**TEXT UNDER STUDY:**
※
Five different behavioural tests were performed to assess the extent of neurological impairment and abnormal upper body posture in the ischemic animals. These tests were performed before occlusion (day 0), 24 hours after occlusion (day 1), and 6 days after the occlusion (day 6). The latter tests encompassed a range of difficulty and demonstrated sensitivity in revealing long term functional deficits compared to simple neurological scores [29–34].

2.3.1. Cylinder Test

The Schallert cylinder test was used to examine asymmetries in forelimb use for postural support behaviors [32]. This test encouraged upright support against the cylinder walls revealing forelimb asymmetries. Rats were placed in a plexiglass cylinder (diameter: 20 cm; height: 40 cm) and videotaped in the cylinder. During slow-motion video playback, instances of the sole use of the ipsilateral (to the lesion) or contralateral forelimb or the simultaneous bilateral use of both forelimbs for upright support were recorded. Asymmetry score was calculated as follows: (contralateral + 1/2 bilateral)/total number of support observations, given as a function of days after lesion.

Limb adduction was defined as retraction of a forelimb for at least 2 s while rats were stationary, in a horizontal position resting on the remaining paws [35]. The number of contralateral adductions per 2 min of observation was recorded.

2.3.2. Coordinated Forelimb Placement during Locomotion (foot fault test)

The foot fault test was used to measure coordinated forelimb placement during locomotor movements [36]. Animals were placed on an elevated grid platform (33 cm × 30 cm; grid openings: 12.25, 8.4, and 6.25 cm²) and were videotaped for 2 minutes as they walked on the platform. Rats moved across the platform placing their paws on the grid. Errors (foot faults) were measured as slips with either forelimb through the grid opening. Using slow-motion video playback the total number of steps and the total number of foot faults were recorded. Data were analyzed as the percentage of contralateral errors per forelimb step (% = forelimb errors/forelimb steps).
※
**RAW DATA:**
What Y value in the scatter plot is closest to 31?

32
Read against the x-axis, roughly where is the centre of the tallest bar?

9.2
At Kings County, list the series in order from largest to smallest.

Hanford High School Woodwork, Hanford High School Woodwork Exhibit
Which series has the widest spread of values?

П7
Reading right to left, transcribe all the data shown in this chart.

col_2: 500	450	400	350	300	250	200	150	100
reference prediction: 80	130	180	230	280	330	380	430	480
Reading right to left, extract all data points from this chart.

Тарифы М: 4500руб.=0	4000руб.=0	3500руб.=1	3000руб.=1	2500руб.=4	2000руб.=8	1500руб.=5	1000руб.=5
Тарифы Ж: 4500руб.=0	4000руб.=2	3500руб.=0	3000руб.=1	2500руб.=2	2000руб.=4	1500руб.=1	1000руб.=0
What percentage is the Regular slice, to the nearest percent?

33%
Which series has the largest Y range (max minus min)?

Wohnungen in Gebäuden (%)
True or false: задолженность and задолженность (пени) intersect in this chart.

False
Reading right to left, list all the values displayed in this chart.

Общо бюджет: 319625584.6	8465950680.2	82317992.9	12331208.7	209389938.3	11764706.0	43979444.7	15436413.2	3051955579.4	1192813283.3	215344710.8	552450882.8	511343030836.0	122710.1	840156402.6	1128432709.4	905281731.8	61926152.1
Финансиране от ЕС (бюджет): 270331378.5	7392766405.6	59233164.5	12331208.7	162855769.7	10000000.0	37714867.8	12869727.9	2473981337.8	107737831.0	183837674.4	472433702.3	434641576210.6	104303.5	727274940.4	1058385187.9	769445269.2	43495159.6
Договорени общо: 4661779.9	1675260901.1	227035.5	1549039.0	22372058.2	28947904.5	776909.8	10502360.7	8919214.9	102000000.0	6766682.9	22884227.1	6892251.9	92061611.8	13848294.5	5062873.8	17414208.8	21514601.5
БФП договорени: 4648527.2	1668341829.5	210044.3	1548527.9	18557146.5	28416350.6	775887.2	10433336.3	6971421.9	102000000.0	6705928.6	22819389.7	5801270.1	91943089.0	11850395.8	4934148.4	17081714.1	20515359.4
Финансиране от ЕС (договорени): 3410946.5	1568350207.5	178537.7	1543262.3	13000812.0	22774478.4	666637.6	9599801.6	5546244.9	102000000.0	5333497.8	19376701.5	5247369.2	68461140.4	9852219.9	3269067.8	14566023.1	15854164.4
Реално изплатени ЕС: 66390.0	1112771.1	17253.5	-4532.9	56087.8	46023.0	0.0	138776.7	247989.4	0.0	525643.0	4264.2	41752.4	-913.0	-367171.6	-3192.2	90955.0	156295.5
※
**WORK REQUEST 1:**
Set down, word for word, everything in the behavioral testing passage above from "2.3.2. Coordinated Forelimb" down to "forelimb errors/forelimb steps).".
**WORK REQUEST 2:**
Answer these questions from the behavioral testing passage:
(a) When were the tests performed relative to the occlusion?
(b) What were the diameter and height of the plexiglass cylinder?
(c) For how long were the animals videotaped on the elevated grid platform?

**YOUR SOLUTION 1:**
2.3.2. Coordinated Forelimb Placement during Locomotion (foot fault test)

The foot fault test was used to measure coordinated forelimb placement during locomotor movements [36]. Animals were placed on an elevated grid platform (33 cm × 30 cm; grid openings: 12.25, 8.4, and 6.25 cm²) and were videotaped for 2 minutes as they walked on the platform. Rats moved across the platform placing their paws on the grid. Errors (foot faults) were measured as slips with either forelimb through the grid opening. Using slow-motion video playback the total number of steps and the total number of foot faults were recorded. Data were analyzed as the percentage of contralateral errors per forelimb step (% = forelimb errors/forelimb steps).

**YOUR SOLUTION 2:**
(a) Before occlusion (day 0), 24 hours after occlusion (day 1), and 6 days after occlusion (day 6).
(b) A diameter of 20 cm and a height of 40 cm.
(c) 2 minutes.